Is using personal messages as evidence in a disciplinary a ‘breach of privacy’?

A couple of recent cases have looked at an employee’s right to privacy under Article 8 of the European Convention of Human Rights and how this influences the use of evidence gathered by employers during disciplinary proceedings. 

According to Article 8, employees have the right to respect for their private and family life, their home and their correspondence. Therefore, there is a risk that certain evidence may breach an individual’s right to privacy, depending on the nature of the evidence and how it was obtained.  

One of the most notable cases in this regard is Barbulescu v Romania in which an employee was dismissed for sending personal messages during working hours using a Yahoo email account set up for work use. The European Court of Human Rights ruled that the dismissal was unfair as the employer did not inform the employee that they should expect to have their emails monitored and were unable to justify why such monitoring was required.

Whilst this decision does not mean that employers are unable to monitor employees’ emails under any circumstances, they must be able to justify any intrusion into an employee’s personal life.
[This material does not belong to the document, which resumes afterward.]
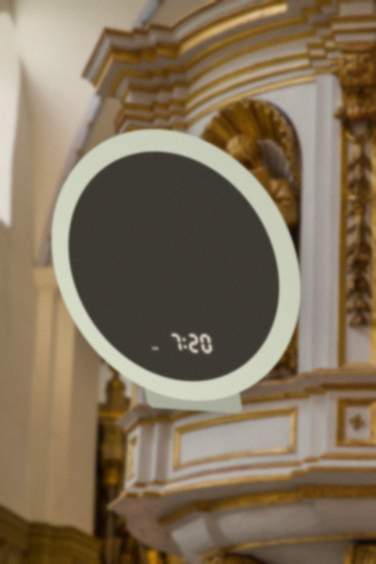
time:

UK law allows employees’ communications via social media system to be monitored or intercepted in certain circumstances, including for the purpose of checking for breaches of company policies.
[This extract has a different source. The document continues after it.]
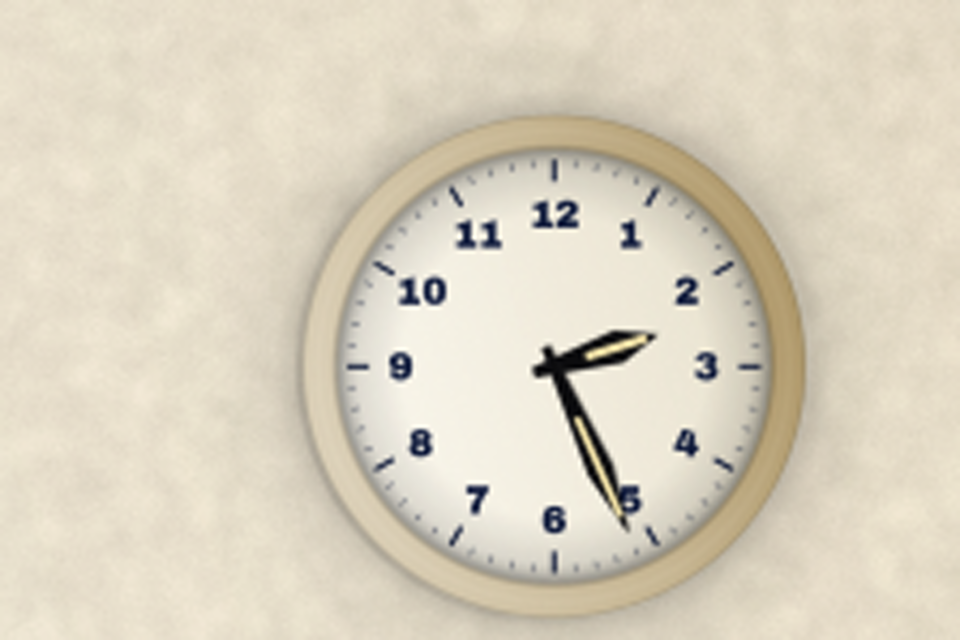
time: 2:26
Guidance from the Information Commissioner’s Office suggests employers undertake impact assessments to determine when monitoring is justified. This involves identifying a clear purpose for the monitoring and assessing whether there are less intrusive ways of achieving the required aim. If monitoring employees' personal communications is the only available option then employers should take steps to remove employees' expectation of privacy. This includes having robust policies regarding computer use and social media which notify employees when and how any communications will be monitored.

With this in mind, a more recent case has again focused on the use of personal email as well as WhatsApp messages that were used as evidence during a misconduct case. In Garamukanwa v UK, an employee had been using personal correspondence to stalk and harass a fellow colleague. Evidence of this was uncovered during a criminal investigation by the police and ultimately influenced the decision to dismiss the employee for gross misconduct.

Despite appealing that the use of personal messages as evidence breached his right to privacy, the employee’s claim was dismissed by the European Court of Human Rights. In forming their decision, the Court applied the ruling of Barbulescu, adding that there was no reasonable expectation of privacy in respect of the material provided by the police as the employee had previously been informed by his employer about the inappropriate nature of sending personal emails to the victim.

Therefore, as a general rule employers need to keep in mind that deciding if an employee has a reasonable expectation of privacy will always depend on the particular circumstances of the case. However, recent examples show that justification and prior warning are important in determining when certain evidence may be used and employers should ensure these aspects are accounted for in any relevant workplace policies.